Requirement: Each entry below should be returned exactly as is, with the pictures removed.

Data excerpts:
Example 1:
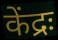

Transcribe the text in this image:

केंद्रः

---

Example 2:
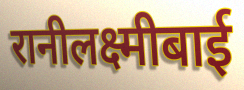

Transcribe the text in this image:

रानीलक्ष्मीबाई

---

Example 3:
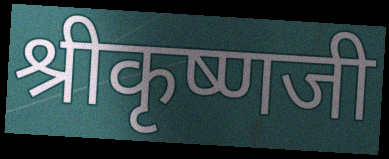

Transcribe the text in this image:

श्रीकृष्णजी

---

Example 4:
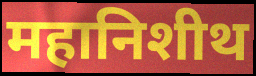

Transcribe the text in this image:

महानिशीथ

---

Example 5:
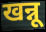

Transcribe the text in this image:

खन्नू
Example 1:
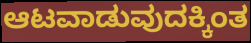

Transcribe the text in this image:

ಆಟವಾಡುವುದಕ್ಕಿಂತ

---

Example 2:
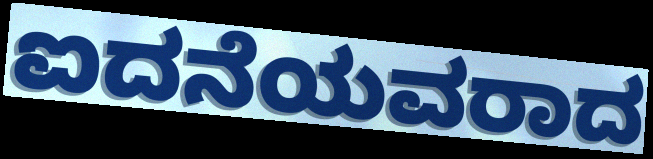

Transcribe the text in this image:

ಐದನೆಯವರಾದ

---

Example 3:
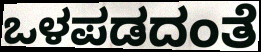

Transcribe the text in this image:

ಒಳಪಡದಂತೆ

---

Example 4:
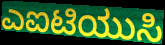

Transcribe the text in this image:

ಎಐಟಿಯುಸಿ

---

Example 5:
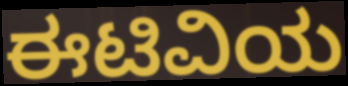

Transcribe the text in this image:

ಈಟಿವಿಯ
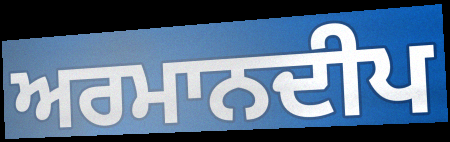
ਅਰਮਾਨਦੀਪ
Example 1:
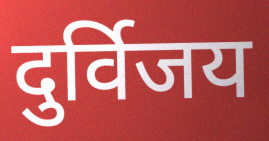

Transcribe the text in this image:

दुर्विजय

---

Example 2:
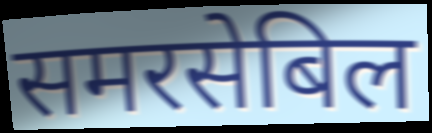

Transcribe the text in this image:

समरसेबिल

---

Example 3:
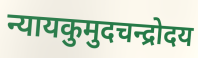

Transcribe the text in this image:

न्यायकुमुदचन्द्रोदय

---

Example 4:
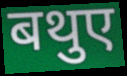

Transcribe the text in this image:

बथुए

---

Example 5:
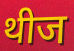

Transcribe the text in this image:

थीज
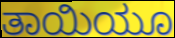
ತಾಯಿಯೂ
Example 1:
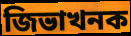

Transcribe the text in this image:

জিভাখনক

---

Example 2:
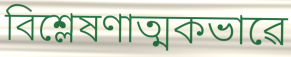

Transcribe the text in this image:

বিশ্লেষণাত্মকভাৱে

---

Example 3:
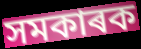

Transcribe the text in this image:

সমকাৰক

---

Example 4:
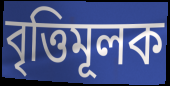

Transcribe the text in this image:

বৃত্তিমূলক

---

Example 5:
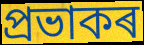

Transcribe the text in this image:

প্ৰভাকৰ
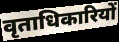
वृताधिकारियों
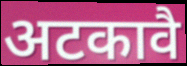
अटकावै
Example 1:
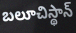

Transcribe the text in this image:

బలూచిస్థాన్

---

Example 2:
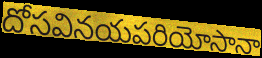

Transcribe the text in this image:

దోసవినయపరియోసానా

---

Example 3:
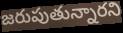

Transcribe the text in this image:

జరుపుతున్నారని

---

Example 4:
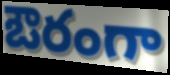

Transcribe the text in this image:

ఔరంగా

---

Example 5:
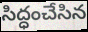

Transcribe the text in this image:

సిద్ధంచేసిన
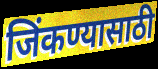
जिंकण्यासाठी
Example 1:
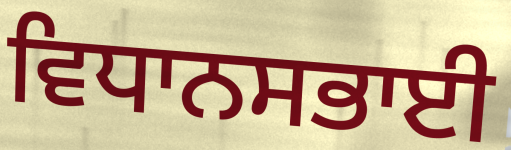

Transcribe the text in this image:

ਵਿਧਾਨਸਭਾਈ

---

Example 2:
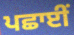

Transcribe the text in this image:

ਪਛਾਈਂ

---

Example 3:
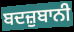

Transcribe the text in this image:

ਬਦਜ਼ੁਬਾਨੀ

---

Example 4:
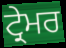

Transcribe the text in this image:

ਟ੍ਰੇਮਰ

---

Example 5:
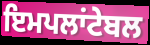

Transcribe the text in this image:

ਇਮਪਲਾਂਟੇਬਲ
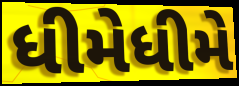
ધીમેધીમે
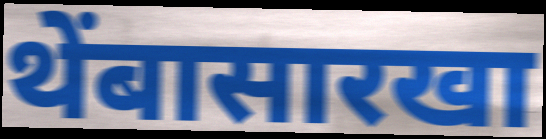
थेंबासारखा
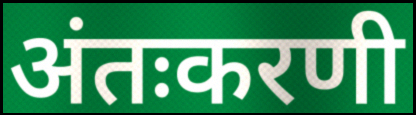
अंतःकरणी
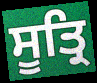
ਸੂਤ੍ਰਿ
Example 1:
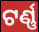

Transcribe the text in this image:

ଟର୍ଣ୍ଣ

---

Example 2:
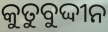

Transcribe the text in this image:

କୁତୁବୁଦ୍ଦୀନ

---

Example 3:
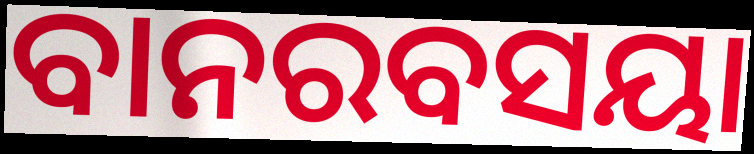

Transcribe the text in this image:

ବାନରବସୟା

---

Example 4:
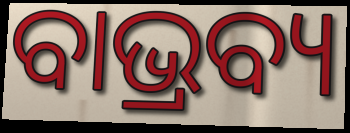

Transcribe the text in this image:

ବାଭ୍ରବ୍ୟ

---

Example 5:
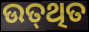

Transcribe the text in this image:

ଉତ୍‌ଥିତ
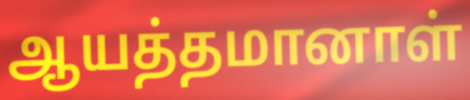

Exercise answer:
Example 1:

Transcribe the text in this image:

केंद्रः

---

Example 2:

Transcribe the text in this image:

रानीलक्ष्मीबाई

---

Example 3:

Transcribe the text in this image:

श्रीकृष्णजी

---

Example 4:

Transcribe the text in this image:

महानिशीथ

---

Example 5:

Transcribe the text in this image:

खन्नू
Example 1:

Transcribe the text in this image:

ಆಟವಾಡುವುದಕ್ಕಿಂತ

---

Example 2:

Transcribe the text in this image:

ಐದನೆಯವರಾದ

---

Example 3:

Transcribe the text in this image:

ಒಳಪಡದಂತೆ

---

Example 4:

Transcribe the text in this image:

ಎಐಟಿಯುಸಿ

---

Example 5:

Transcribe the text in this image:

ಈಟಿವಿಯ
ਅਰਮਾਨਦੀਪ
Example 1:

Transcribe the text in this image:

दुर्विजय

---

Example 2:

Transcribe the text in this image:

समरसेबिल

---

Example 3:

Transcribe the text in this image:

न्यायकुमुदचन्द्रोदय

---

Example 4:

Transcribe the text in this image:

बथुए

---

Example 5:

Transcribe the text in this image:

थीज
ತಾಯಿಯೂ
Example 1:

Transcribe the text in this image:

জিভাখনক

---

Example 2:

Transcribe the text in this image:

বিশ্লেষণাত্মকভাৱে

---

Example 3:

Transcribe the text in this image:

সমকাৰক

---

Example 4:

Transcribe the text in this image:

বৃত্তিমূলক

---

Example 5:

Transcribe the text in this image:

প্ৰভাকৰ
वृताधिकारियों
अटकावै
Example 1:

Transcribe the text in this image:

బలూచిస్థాన్

---

Example 2:

Transcribe the text in this image:

దోసవినయపరియోసానా

---

Example 3:

Transcribe the text in this image:

జరుపుతున్నారని

---

Example 4:

Transcribe the text in this image:

ఔరంగా

---

Example 5:

Transcribe the text in this image:

సిద్ధంచేసిన
जिंकण्यासाठी
Example 1:

Transcribe the text in this image:

ਵਿਧਾਨਸਭਾਈ

---

Example 2:

Transcribe the text in this image:

ਪਛਾਈਂ

---

Example 3:

Transcribe the text in this image:

ਬਦਜ਼ੁਬਾਨੀ

---

Example 4:

Transcribe the text in this image:

ਟ੍ਰੇਮਰ

---

Example 5:

Transcribe the text in this image:

ਇਮਪਲਾਂਟੇਬਲ
ધીમેધીમે
थेंबासारखा
अंतःकरणी
ਸੂਤ੍ਰਿ
Example 1:

Transcribe the text in this image:

ଟର୍ଣ୍ଣ

---

Example 2:

Transcribe the text in this image:

କୁତୁବୁଦ୍ଦୀନ

---

Example 3:

Transcribe the text in this image:

ବାନରବସୟା

---

Example 4:

Transcribe the text in this image:

ବାଭ୍ରବ୍ୟ

---

Example 5:

Transcribe the text in this image:

ଉତ୍‌ଥିତ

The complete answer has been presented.